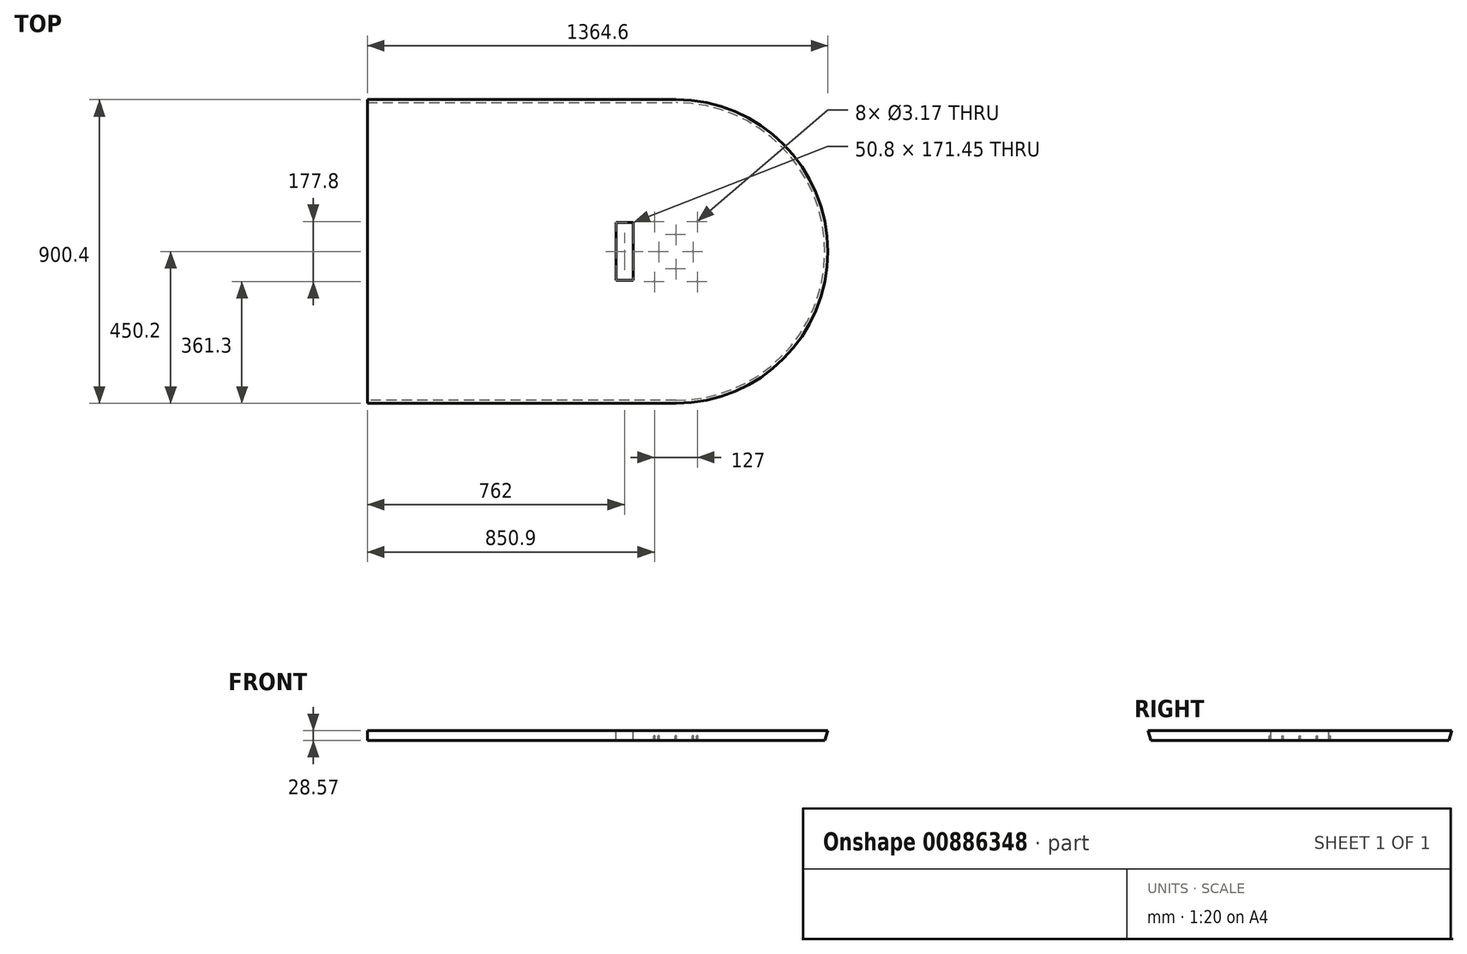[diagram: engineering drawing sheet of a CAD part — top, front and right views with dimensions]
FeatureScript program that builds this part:
annotation { "Feature Type Name" : "Feature", "Feature Type Description" : "" }
export const myFeature = defineFeature(function(context is Context, id is Id, definition is map)
    precondition{}
    {
        {
            var Q0;
            Q0=qCreatedBy(makeId("Top.planeOp"),FACE);
            var sketch = newSketch(context, id + "F0", { "sketchPlane" : qUnion([Q0])});
            skLineSegment(sketch, "E0.bottom", {"start": v(-457.2, 457.2) * mm, "end": v(457.2, 457.2) * mm});
            skLineSegment(sketch, "E0.top", {"start": v(-457.2, -457.2) * mm, "end": v(457.2, -457.2) * mm});
            skLineSegment(sketch, "E0.left", {"start": v(-457.2, 457.2) * mm, "end": v(-457.2, -457.2) * mm});
            skLineSegment(sketch, "E0.right", {"start": v(457.2, 457.2) * mm, "end": v(457.2, -457.2) * mm});
            skPoint(sketch, "E0.middle", {"position": v(0, 0) * mm});
            skArc(sketch, "E1", {"start": v(457.2, 457.2) * mm, "mid": v(914.4, 0) * mm, "end": v(457.2, -457.2) * mm});
            skSolve(sketch);
        }
        {
            var Q0;
            Q0=makeQuery(id+"F0.imprint","IMPRINT",FACE,{"disambiguationData":[TD([[makeQuery(id+"F0.imprint","IMPRINT",EDGE,{"derivedFrom":sQuery(id+"F0.wireOp",EDGE,"E0.bottom")}),-1.0]])]});
            var Q1;
            Q1=makeQuery(id+"F0.imprint","IMPRINT",FACE,{"disambiguationData":[TD([[makeQuery(id+"F0.imprint","IMPRINT",EDGE,{"derivedFrom":sQuery(id+"F0.wireOp",EDGE,"E0.right")}),1.0]])]});
            extrude(context, id + "F1", {"entities" : qUnion([Q0, Q1]), "depth" : 28.57 * mm, "offsetDistance" : 25.4 * mm});
        }
        {
            var Q0;
            Q0=makeQuery(id+"F1.opExtrude","CAP_FACE",FACE,{"disambiguationData":[OSD([sQuery(id+"F0.wireOp",EDGE,"E0.bottom"),sQuery(id+"F0.wireOp",EDGE,"E0.top"),sQuery(id+"F0.wireOp",EDGE,"E0.left"),sQuery(id+"F0.wireOp",EDGE,"E1")])],"isStart":false});
            var sketch = newSketch(context, id + "F2", { "sketchPlane" : qUnion([Q0])});
            skLineSegment(sketch, "E2.bottom", {"start": v(533.4, 101.6) * mm, "end": v(381, 101.6) * mm});
            skLineSegment(sketch, "E2.top", {"start": v(533.4, -101.6) * mm, "end": v(381, -101.6) * mm});
            skLineSegment(sketch, "E2.left", {"start": v(533.4, 101.6) * mm, "end": v(533.4, -101.6) * mm});
            skLineSegment(sketch, "E2.right", {"start": v(381, 101.6) * mm, "end": v(381, -101.6) * mm});
            skPoint(sketch, "E2.middle", {"position": v(457.2, 0) * mm});
            skLineSegment(sketch, "E3", {"start": v(381, 0) * mm, "end": v(304.8, 0) * mm});
            skLineSegment(sketch, "E4.bottom", {"start": v(279.4, 85.72) * mm, "end": v(330.2, 85.72) * mm});
            skLineSegment(sketch, "E4.top", {"start": v(279.4, -85.73) * mm, "end": v(330.2, -85.73) * mm});
            skLineSegment(sketch, "E4.left", {"start": v(279.4, 85.72) * mm, "end": v(279.4, -85.73) * mm});
            skLineSegment(sketch, "E4.right", {"start": v(330.2, 85.72) * mm, "end": v(330.2, -85.73) * mm});
            skPoint(sketch, "E4.middle", {"position": v(304.8, 0) * mm});
            skSolve(sketch);
        }
        {
            var Q0;
            {var subQ1=sQuery(id+"F2.wireOp",EDGE,"E4.bottom");Q0=makeQuery(id+"F2.imprint","IMPRINT",FACE,{"disambiguationData":[TD([[makeQuery(id+"F2.imprint","IMPRINT",EDGE,{"derivedFrom":subQ1}),-1.0]])]});}
            extrude(context, id + "F3", {"entities" : qUnion([Q0]), "operationType" : NewBodyOperationType.REMOVE, "oppositeDirection" : true, "depth" : 31.75 * mm, "offsetDistance" : 25.4 * mm});
        }
        {
            var Q0;
            Q0=makeQuery(id+"F1.opExtrude","CAP_FACE",FACE,{"disambiguationData":[OSD([sQuery(id+"F0.wireOp",EDGE,"E0.bottom"),sQuery(id+"F0.wireOp",EDGE,"E0.top"),sQuery(id+"F0.wireOp",EDGE,"E0.left"),sQuery(id+"F0.wireOp",EDGE,"E1")])],"isStart":true});
            var sketch = newSketch(context, id + "F4", { "sketchPlane" : qUnion([Q0])});
            skLineSegment(sketch, "E5.bottom", {"start": v(533.4, 101.6) * mm, "end": v(381, 101.6) * mm});
            skLineSegment(sketch, "E5.top", {"start": v(533.4, -101.6) * mm, "end": v(381, -101.6) * mm});
            skLineSegment(sketch, "E5.left", {"start": v(533.4, 101.6) * mm, "end": v(533.4, -101.6) * mm});
            skLineSegment(sketch, "E5.right", {"start": v(381, 101.6) * mm, "end": v(381, -101.6) * mm});
            skPoint(sketch, "E5.middle", {"position": v(457.2, 0) * mm});
            skLineSegment(sketch, "E6", {"start": v(457.2, 0) * mm, "end": v(457.2, 50.8) * mm});
            skLineSegment(sketch, "E7.bottom", {"start": v(520.7, 88.9) * mm, "end": v(393.7, 88.9) * mm});
            skLineSegment(sketch, "E7.top", {"start": v(520.7, -88.9) * mm, "end": v(393.7, -88.9) * mm});
            skLineSegment(sketch, "E7.left", {"start": v(520.7, 88.9) * mm, "end": v(520.7, -88.9) * mm});
            skLineSegment(sketch, "E7.right", {"start": v(393.7, 88.9) * mm, "end": v(393.7, -88.9) * mm});
            skPoint(sketch, "E8", {"position": v(393.7, 88.9) * mm});
            skPoint(sketch, "E9", {"position": v(520.7, 88.9) * mm});
            skPoint(sketch, "E10", {"position": v(520.7, -88.9) * mm});
            skPoint(sketch, "E11", {"position": v(393.7, -88.9) * mm});
            skPoint(sketch, "E12", {"position": v(457.2, 50.8) * mm});
            skLineSegment(sketch, "E13", {"start": v(457.2, 0) * mm, "end": v(457.2, -50.8) * mm});
            skPoint(sketch, "E14", {"position": v(457.2, -50.8) * mm});
            skLineSegment(sketch, "E15", {"start": v(457.2, 0) * mm, "end": v(508, 0) * mm});
            skLineSegment(sketch, "E16", {"start": v(457.2, 0) * mm, "end": v(406.4, 0) * mm});
            skPoint(sketch, "E17", {"position": v(508, 0) * mm});
            skPoint(sketch, "E18", {"position": v(406.4, 0) * mm});
            skSolve(sketch);
        }
        {
            var Q0;
            Q0=sQuery(id+"F4.wireOp",VERTEX,"E8");
            var Q1;
            Q1=sQuery(id+"F4.wireOp",VERTEX,"E7.bottom.start");
            var Q2;
            Q2=sQuery(id+"F4.wireOp",VERTEX,"E12");
            var Q3;
            Q3=sQuery(id+"F4.wireOp",VERTEX,"E18");
            var Q4;
            Q4=sQuery(id+"F4.wireOp",VERTEX,"E17");
            var Q5;
            Q5=sQuery(id+"F4.wireOp",VERTEX,"E13.end");
            var Q6;
            Q6=sQuery(id+"F4.wireOp",VERTEX,"E11");
            var Q7;
            Q7=sQuery(id+"F4.wireOp",VERTEX,"E7.top.start");
            var Q8;
            Q8=makeQuery(id+"F1.opExtrude","SWEPT_BODY",BODY,{"disambiguationData":[OSD([sQuery(id+"F0.wireOp",EDGE,"E0.bottom"),sQuery(id+"F0.wireOp",EDGE,"E0.top"),sQuery(id+"F0.wireOp",EDGE,"E0.left"),sQuery(id+"F0.wireOp",EDGE,"E1")])]});
            hole(context, id + "F5", {"style" : HoleStyle.SIMPLE, "endStyle" : HoleEndStyle.BLIND, "holeDiameter" : 3.17 * mm, "majorDiameter" : 6.35 * mm, "holeDepth" : 12.7 * mm, "isTappedThrough" : true, "tappedDepth" : 12.7 * mm, "tapClearance" : 3, "locations" : qUnion([Q0, Q1, Q2, Q3, Q4, Q5, Q6, Q7]), "scope" : qUnion([Q8]), "startStyle" : HoleStartStyle.SKETCH});
        }
        {
            var Q0;
            Q0=makeQuery(id+"F1.opExtrude","CAP_EDGE",EDGE,{"disambiguationData":[OSD([sQuery(id+"F0.wireOp",EDGE,"E0.top")])],"isStart":true});
            var Q1;
            Q1=makeQuery(id+"F1.opExtrude","CAP_EDGE",EDGE,{"disambiguationData":[OSD([sQuery(id+"F0.wireOp",EDGE,"E1")])],"isStart":true});
            var Q2;
            Q2=makeQuery(id+"F1.opExtrude","CAP_EDGE",EDGE,{"disambiguationData":[OSD([sQuery(id+"F0.wireOp",EDGE,"E0.bottom")])],"isStart":true});
            chamfer(context, id + "F6", {"entities" : qUnion([Q0, Q1, Q2]), "chamferType" : ChamferType.TWO_OFFSETS, "width1" : 16 * mm, "oppositeDirection" : false, "width2" : 50.8 * mm, "tangentPropagation" : true});
        }
    });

● ● ● ● ●

• Problem requirements:
Please pull out every line of the records that contains the string "newSketch", and copy each of those lines in full.

• Exercise output:
            var sketch = newSketch(context, id + "F0", { "sketchPlane" : qUnion([Q0])});
            var sketch = newSketch(context, id + "F2", { "sketchPlane" : qUnion([Q0])});
            var sketch = newSketch(context, id + "F4", { "sketchPlane" : qUnion([Q0])});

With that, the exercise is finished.